- Relator(a)
- Ministro João Otávio de Noronha
- Órgão julgador
- Quarta Turma
- Data do julgamento
- 13/04/2026
- Data de publicação
- 17/04/2026
STJ – Acórdão, Rel. Ministro João Otávio de Noronha, Quarta Turma, j. 13/04/2026, p. 17/04/2026
DIREITO PRIVADO. EMBARGOS DE DECLARAÇÃO NO AGRAVO EM RECURSO ESPECIAL. OMISSÃO QUANTO AO COTEJO ANALÍTICO. EMBARGOS DE DECLARAÇÃO REJEITADOS. I. CASO EM EXAME 1. Embargos de declaração opostos a acórdão que conheceu do agravo para conhecer em parte do recurso especial e negar-lhe provimento, em razão do afastamento de violação dos arts. 489, § 1º, e 1.022 do CPC, da incidência da Súmula n. 7 do STJ nas teses de mérito e da ausência de cotejo analítico e de similitude fática quanto à alínea c.
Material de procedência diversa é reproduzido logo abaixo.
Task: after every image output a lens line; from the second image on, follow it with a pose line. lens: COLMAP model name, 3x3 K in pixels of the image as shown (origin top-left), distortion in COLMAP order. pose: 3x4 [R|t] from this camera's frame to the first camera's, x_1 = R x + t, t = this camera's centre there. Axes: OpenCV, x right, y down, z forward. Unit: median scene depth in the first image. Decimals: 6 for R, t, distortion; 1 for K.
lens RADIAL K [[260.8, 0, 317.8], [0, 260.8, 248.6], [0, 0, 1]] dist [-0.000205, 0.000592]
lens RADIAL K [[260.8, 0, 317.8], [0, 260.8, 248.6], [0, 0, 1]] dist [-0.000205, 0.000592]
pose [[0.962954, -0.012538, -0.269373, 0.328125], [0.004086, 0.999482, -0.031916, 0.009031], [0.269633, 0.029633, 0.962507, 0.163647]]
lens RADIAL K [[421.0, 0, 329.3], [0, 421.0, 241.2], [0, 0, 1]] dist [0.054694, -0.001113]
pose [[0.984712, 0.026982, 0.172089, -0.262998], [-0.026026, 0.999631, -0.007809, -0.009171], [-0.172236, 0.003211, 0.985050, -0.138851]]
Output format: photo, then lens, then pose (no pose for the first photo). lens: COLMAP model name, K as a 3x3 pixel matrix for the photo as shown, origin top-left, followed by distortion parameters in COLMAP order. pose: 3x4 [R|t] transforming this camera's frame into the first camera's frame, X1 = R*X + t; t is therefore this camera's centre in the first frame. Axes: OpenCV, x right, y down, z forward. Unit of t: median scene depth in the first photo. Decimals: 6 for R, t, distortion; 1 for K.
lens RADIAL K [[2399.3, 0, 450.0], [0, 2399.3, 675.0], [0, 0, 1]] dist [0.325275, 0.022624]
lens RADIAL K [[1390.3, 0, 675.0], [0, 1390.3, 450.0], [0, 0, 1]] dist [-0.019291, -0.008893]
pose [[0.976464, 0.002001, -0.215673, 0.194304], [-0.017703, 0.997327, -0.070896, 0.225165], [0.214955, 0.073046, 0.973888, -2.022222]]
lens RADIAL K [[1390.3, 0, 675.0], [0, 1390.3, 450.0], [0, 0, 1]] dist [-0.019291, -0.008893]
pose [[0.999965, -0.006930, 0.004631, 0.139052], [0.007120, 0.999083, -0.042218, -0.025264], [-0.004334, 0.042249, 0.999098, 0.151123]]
II. QUESTÃO EM DISCUSSÃO 2. A questão em discussão consiste em saber se houve omissão no acórdão embargado quanto à apreciação do cotejo analítico realizado no recurso especial, especificamente sobre a necessidade de prova de abalo à honra objetiva da pessoa jurídica. III. RAZÕES DE DECIDIR 3. Os embargos de declaração destinam-se a esclarecer obscuridade, eliminar contradição, suprir omissão ou corrigir erro material existentes no julgado. 4. Não há omissão, pois o acórdão embargado examinou a exigência de confronto analítico e similitude fática e concluiu pela sua ausência, prejudicando o conhecimento pela alínea c. 5. A multa do art. 1.026, § 2º, do CPC não se aplica, porque não se evidenciou intuito protelatório na oposição dos embargos; igualmente, não se configura litigância de má-fé. IV. DISPOSITIVO E TESE 6 . Embargos de declaração rejeitados. Tese de julgamento: "1. Não há omissão quando o acórdão embargado analisa devidamente o cotejo analítico e a similitude fática, concluindo pela sua ausência para o conhecimento pela alínea c. 2. Não cabem embargos de declaração para aplicação de multa do art. 1.026, § 2º, do CPC quando ausente intuito protelatório". Dispositivos relevantes citados: CPC, arts. 1.022, II, 1.026, § 2º, 81. Jurisprudência relevante citada: STJ, EDcl no AgInt nos EAREsp n. 2.157.279/RS, relator Ministro Marco Aurélio Bellizze, Segunda Seção, julgados em 14/11/2023; STJ, AgInt no AREsp n. 1.658.454/SP, relator Ministro Marco Aurélio Bellizze, Terceira Turma, julgado em 31/8/2020. (EDcl no AREsp n. 3.015.155/SP, relator Ministro João Otávio de Noronha, Quarta Turma, julgado em 13/4/2026, DJEN de 17/4/2026.)